Sudan, Chad agree to stop fighting

Updated: 2007-05-04 13:54

RIYADH, Saudi Arabia - The leaders of Sudan and Chad signed an agreement in Saudi Arabia on Thursday pledging to work together to quell spillover fighting from the Darfur crisis along their countries' 600-mile border.

The accord, signed by Sudan's President Omar al-Bashir and Chad's President Idriss Deby, calls on the two African nations to work together to halt rebels and opposition groups from staging cross-border attacks and support the African Union's efforts to restore stability in Darfur.

The deal comes amid fears that the bloodshed in Sudan's western Darfur region is increasingly spilling over the border into neighboring Chad. Janjaweed militiamen who have terrorized Darfur regularly launch raids into Chad, attacking civilians. Meanwhile, Sudanese-backed Chadian rebels stage attacks into Chad, prompting Chadian army assaults into Darfur.

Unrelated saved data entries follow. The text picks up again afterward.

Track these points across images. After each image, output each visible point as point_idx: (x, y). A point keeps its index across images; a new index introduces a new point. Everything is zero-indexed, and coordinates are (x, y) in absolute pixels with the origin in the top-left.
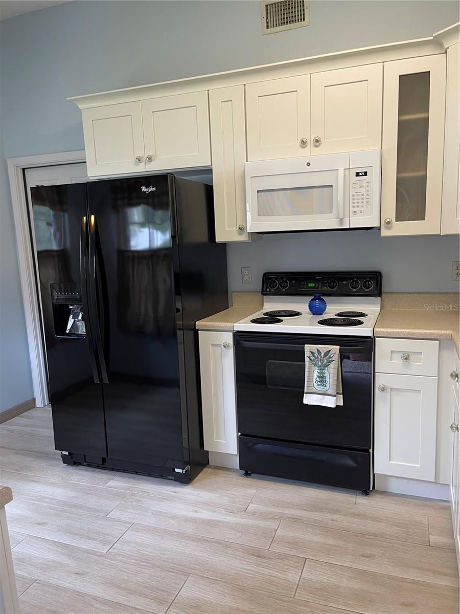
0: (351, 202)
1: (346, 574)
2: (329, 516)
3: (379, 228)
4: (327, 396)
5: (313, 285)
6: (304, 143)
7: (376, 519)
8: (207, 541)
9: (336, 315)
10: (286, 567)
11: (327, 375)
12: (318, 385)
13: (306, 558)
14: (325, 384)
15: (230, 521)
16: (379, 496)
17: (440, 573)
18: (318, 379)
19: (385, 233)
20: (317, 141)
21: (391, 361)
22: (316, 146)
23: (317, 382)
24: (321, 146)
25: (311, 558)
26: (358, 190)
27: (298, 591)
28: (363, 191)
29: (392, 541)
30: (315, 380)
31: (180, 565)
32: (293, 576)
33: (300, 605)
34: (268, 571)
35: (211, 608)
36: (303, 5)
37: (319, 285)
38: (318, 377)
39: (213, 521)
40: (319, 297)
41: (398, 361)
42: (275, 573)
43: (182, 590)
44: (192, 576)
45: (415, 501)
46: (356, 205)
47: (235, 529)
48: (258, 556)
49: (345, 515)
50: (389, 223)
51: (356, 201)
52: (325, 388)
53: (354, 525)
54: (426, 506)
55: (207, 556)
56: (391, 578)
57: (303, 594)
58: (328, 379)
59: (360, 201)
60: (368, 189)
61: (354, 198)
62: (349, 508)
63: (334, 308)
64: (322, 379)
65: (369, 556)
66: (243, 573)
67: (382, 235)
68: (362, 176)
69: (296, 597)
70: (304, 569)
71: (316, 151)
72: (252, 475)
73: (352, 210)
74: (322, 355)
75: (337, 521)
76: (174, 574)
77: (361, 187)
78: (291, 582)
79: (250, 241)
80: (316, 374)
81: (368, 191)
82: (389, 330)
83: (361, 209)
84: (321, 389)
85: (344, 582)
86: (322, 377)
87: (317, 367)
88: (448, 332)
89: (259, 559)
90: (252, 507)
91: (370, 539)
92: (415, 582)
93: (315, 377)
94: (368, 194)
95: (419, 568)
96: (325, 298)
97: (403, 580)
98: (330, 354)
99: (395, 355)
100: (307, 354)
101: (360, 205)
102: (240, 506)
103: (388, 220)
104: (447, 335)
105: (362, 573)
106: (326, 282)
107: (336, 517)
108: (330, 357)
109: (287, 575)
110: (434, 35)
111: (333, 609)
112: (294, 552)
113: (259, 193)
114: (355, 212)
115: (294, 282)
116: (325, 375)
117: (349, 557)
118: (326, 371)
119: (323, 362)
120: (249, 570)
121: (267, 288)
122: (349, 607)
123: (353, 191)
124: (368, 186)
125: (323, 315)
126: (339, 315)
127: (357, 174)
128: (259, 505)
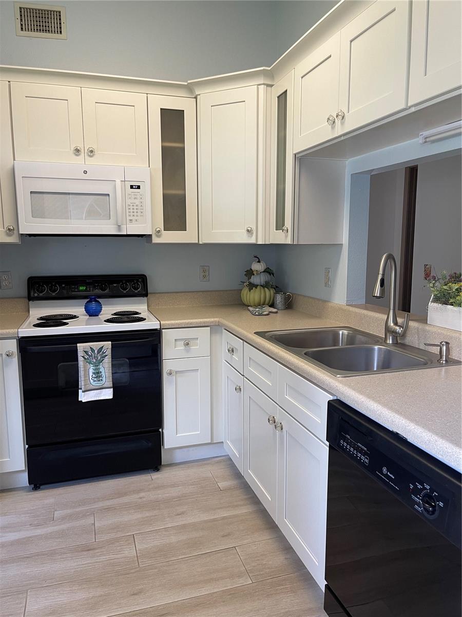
0: (127, 211)
1: (171, 532)
2: (136, 496)
3: (150, 236)
4: (104, 390)
5: (84, 288)
6: (77, 151)
7: (173, 485)
8: (27, 557)
9: (112, 315)
10: (118, 548)
11: (102, 370)
12: (94, 381)
13: (133, 535)
14: (101, 378)
15: (43, 533)
16: (168, 468)
17: (237, 506)
18: (94, 376)
19: (155, 240)
20: (92, 151)
21: (175, 347)
22: (91, 156)
23: (93, 378)
24: (95, 156)
25: (136, 532)
26: (133, 201)
27: (139, 561)
28: (137, 202)
29: (194, 496)
30: (91, 377)
31: (11, 588)
32: (129, 552)
33: (147, 570)
34: (105, 557)
35: (67, 607)
36: (60, 19)
37: (90, 288)
38: (94, 373)
39: (24, 538)
40: (95, 299)
41: (181, 347)
42: (112, 556)
43: (27, 606)
44: (30, 591)
45: (197, 463)
46: (132, 214)
47: (51, 538)
48: (88, 550)
49: (149, 491)
50: (159, 232)
51: (132, 210)
52: (102, 382)
53: (160, 496)
54: (205, 464)
55: (36, 569)
56: (206, 522)
57: (145, 562)
58: (103, 374)
59: (135, 211)
60: (141, 200)
61: (129, 207)
62: (149, 485)
63: (110, 308)
64: (98, 375)
65: (183, 513)
66: (82, 569)
67: (153, 242)
68: (135, 188)
69: (140, 566)
70: (136, 543)
71: (90, 161)
72: (41, 487)
73: (128, 218)
74: (96, 352)
75: (144, 498)
76: (10, 597)
77: (135, 198)
78: (130, 557)
79: (20, 243)
80: (91, 371)
81: (141, 203)
82: (173, 322)
83: (136, 218)
84: (97, 385)
85: (173, 539)
86: (98, 373)
87: (92, 364)
88: (216, 319)
89: (91, 552)
90: (57, 514)
91: (176, 501)
92: (224, 518)
93: (91, 374)
94: (141, 206)
95: (221, 508)
96: (100, 300)
97: (214, 520)
98: (103, 350)
99: (178, 343)
100: (80, 354)
101: (135, 214)
102: (45, 517)
103: (158, 229)
104: (215, 321)
105: (184, 527)
106: (96, 285)
107: (142, 494)
108: (103, 353)
109: (123, 553)
110: (189, 82)
111: (174, 561)
112: (119, 535)
113: (32, 195)
114: (131, 220)
115: (64, 285)
116: (101, 370)
117: (167, 519)
118: (101, 366)
119: (97, 358)
120: (86, 564)
121: (35, 293)
122: (186, 554)
123: (129, 202)
124: (141, 198)
125: (99, 316)
126: (115, 314)
127: (132, 187)
128: (64, 510)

The four-year conflict between ethnic African rebels and pro-government janjaweed militia in the western Sudanese region has killed more than 200,000 people and displace 2.5 million Darfurians.

Khartoum denies supporting the janjaweed, but the International Criminal Court in The Hague has accused a junior Sudanese Cabinet minister of being the militia's paymaster and a member of the Sudanese security forces of being a janjaweed commander.

The current 7,000 AU peacekeeping force in Darfur has struggled to contain the fighting in the region, which is the size of France. Khartoum has recently agreed to allow a batch of 3,000 U.N. peacekeepers reinforce the AU troops in Darfur.